- [The task]: In the records, replace every occurrence of "اللواء" with "العميد" and reproduce the text with nothing else changed. Omit the pictures from your output.

- [Data for analysis]:
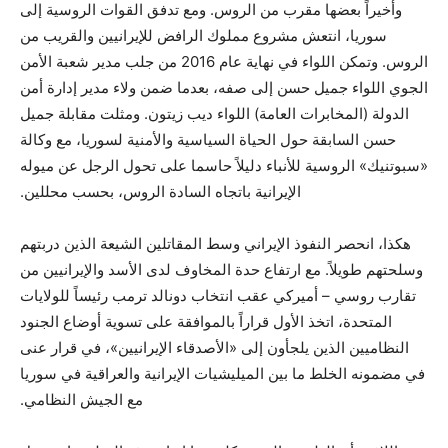
وأخيراً بعضها مقرب من الروس. ومع تدفق القوات الروسية إلى
سوريا، انتعش مشروع مملوك الرافض للإيرانيين والقريب من
الروس. وتمكن اللواء في نهاية عام 2016 من جلب مدير شعبة الأمن
الجوي اللواء جميل حسن إلى صفه، بعدما ضمن ولاء مدير إدارة أمن
الدولة (المخابرات العامة) اللواء ديب زيتون. ومثلت مقابلة جميل
حسن السابقة حول الحياة السياسية والأمنية لسوريا، مع وكالة
«سبوتنيك» الروسية للأنباء دليلاً حاسما على تحول الرجل عن ميوله
الإيرانية باتجاه السادة الروس، بحسب محللين.
هكذا، انحصر النفوذ الإيراني وسط المقاتلين الشيعة الذين دربتهم
وسلحتهم طويلاً. مع ارتفاع حدة المخاوف لدى الأسد والإيرانيين من
تقارب روسي – أميركي عقب انتخاب دونالد ترمب رئيساً للولايات
المتحدة، اتخذ الأول قراراً بالموافقة على تسوية أوضاع الجنود
النظاميين الذين يلجأون إلى «الأصدقاء الإيرانيين»، في قرار عنى
في مضمونه الخلط ما بين الميليشيات الإيرانية والعراقية في سوريا
مع الجيش النظامي.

- [Solved exercise]:
وأخيراً بعضها مقرب من الروس. ومع تدفق القوات الروسية إلى
سوريا، انتعش مشروع مملوك الرافض للإيرانيين والقريب من
الروس. وتمكن العميد في نهاية عام 2016 من جلب مدير شعبة الأمن
الجوي العميد جميل حسن إلى صفه، بعدما ضمن ولاء مدير إدارة أمن
الدولة (المخابرات العامة) العميد ديب زيتون. ومثلت مقابلة جميل
حسن السابقة حول الحياة السياسية والأمنية لسوريا، مع وكالة
«سبوتنيك» الروسية للأنباء دليلاً حاسما على تحول الرجل عن ميوله
الإيرانية باتجاه السادة الروس، بحسب محللين.
هكذا، انحصر النفوذ الإيراني وسط المقاتلين الشيعة الذين دربتهم
وسلحتهم طويلاً. مع ارتفاع حدة المخاوف لدى الأسد والإيرانيين من
تقارب روسي – أميركي عقب انتخاب دونالد ترمب رئيساً للولايات
المتحدة، اتخذ الأول قراراً بالموافقة على تسوية أوضاع الجنود
النظاميين الذين يلجأون إلى «الأصدقاء الإيرانيين»، في قرار عنى
في مضمونه الخلط ما بين الميليشيات الإيرانية والعراقية في سوريا
مع الجيش النظامي.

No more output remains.